● **Text provided**
<<<<

The Company pays special attention to preparedness for emergencies or disasters, such as typhoons, floods, droughts caused by climate change, earthquakes, environmental contamination, large-scale product returns, service disruption of IT systems, strikes, pandemics (such as H1N1 influenza), and sudden and unexpected disruptions to the supply of raw materials or water, electricity, and other public utilities. TSMC has established a company-wide task force dedicated to managing the risk of water shortage that might arise due to climate change. This task force keeps watch on the external supply and internal demand for water. Cross-company consolidations and external collaborations with public agencies are also ongoing in the industrial parks to ensure and sustain a stable water supply.
TSMC has further strengthened its business continuity plans, which include periodic risk assessment, risk mitigation , and implementation through the establishment of emergency task forces when necessary, combined with the preparation of a thorough analysis of the emergency, its impact, alternative actions, and solutions for each possible scenario together with appropriate precautionary and/or recovery measures. Each task force is given the responsibility of ensuring TSMC’s ability to conduct business while minimizing personal injury, business disruption, and financial impact under the circumstances. TSMC’s business continuity plan is periodically reviewed according to results of test scenarios or practical implementation for ensuring effective and successful business continuity. Customers are informed of TSMC’s strong business continuity capability in order to establish resilience and flexibility in both their supply chain and insurance placement. For the year 2012, and up to the date of this Annual Report, there have been no reportable material events that have necessitated the activation of such contingency plans. The Company has also conducted a continuous improvement project, including evaluating building anti-seismic capability, holding earthquake response drills and enhancing tool anchorage, and has improved TSMC business continuity procedures with reference to BS 25999 business continuity management.

>>>>

● **Extracted entries**
<<<<

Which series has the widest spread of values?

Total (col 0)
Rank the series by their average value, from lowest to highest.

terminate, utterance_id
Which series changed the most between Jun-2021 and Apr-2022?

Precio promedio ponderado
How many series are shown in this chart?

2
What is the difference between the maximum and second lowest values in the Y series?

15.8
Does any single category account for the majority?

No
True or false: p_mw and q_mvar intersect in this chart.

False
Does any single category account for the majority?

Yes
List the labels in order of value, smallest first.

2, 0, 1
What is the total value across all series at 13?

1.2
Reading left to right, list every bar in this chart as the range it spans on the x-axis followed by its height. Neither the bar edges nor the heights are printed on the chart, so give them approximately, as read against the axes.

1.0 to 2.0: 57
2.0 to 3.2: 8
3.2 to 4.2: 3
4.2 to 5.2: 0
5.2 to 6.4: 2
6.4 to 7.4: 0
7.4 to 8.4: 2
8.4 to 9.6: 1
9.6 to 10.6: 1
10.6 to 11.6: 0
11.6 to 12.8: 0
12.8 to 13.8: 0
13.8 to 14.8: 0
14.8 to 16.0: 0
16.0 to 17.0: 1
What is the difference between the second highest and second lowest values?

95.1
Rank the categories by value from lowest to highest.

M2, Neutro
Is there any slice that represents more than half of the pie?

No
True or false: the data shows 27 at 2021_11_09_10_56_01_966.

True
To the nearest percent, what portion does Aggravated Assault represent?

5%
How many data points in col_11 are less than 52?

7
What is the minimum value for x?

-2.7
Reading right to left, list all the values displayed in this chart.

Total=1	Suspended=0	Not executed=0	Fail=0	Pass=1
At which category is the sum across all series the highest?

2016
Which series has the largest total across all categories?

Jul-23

>>>>

● **What the exercise asks**
Continue the text on TSMC's emergency preparedness from where it ends. The entries are separate material and have no connection to the text on TSMC's emergency preparedness.

● **Response area**
TSMC and many of its suppliers use highly combustible and toxic materials in its manufacturing processes and are therefore subject to the risk of loss arising from explosion, fire, or environmental influences which cannot be completely eliminated. Although the Company maintains many overlapping risk prevention and protection systems, as well as comprehensive fire and casualty insurance, including insurance for loss of property and loss of profit resulting from business interruption, TSMC’s risk management and insurance coverage may not be sufficient to cover all of the Company’s potential losses. If any of TSMC’s fabs or vendor facilities were to be damaged, or cease operations as a result of an explosion, fire or environmental influences, it could reduce the Company’s manufacturing capacity and may cause it to lose important customers, thereby having a potentially adverse and material impact on TSMC’s financial performance. In addition to periodic fire protection system inspection and firefighting drills, the Company has also carried out a corporate-wide fire risk mitigation project focused on management and hardware improvements.
Changes may cause unpredictable interruption to production. In order to reduce such uncertainty, TSMC has adopted a number of standards to maintain operational continuity, ranging from design, procurement and construction of facilities, to operation and decommission.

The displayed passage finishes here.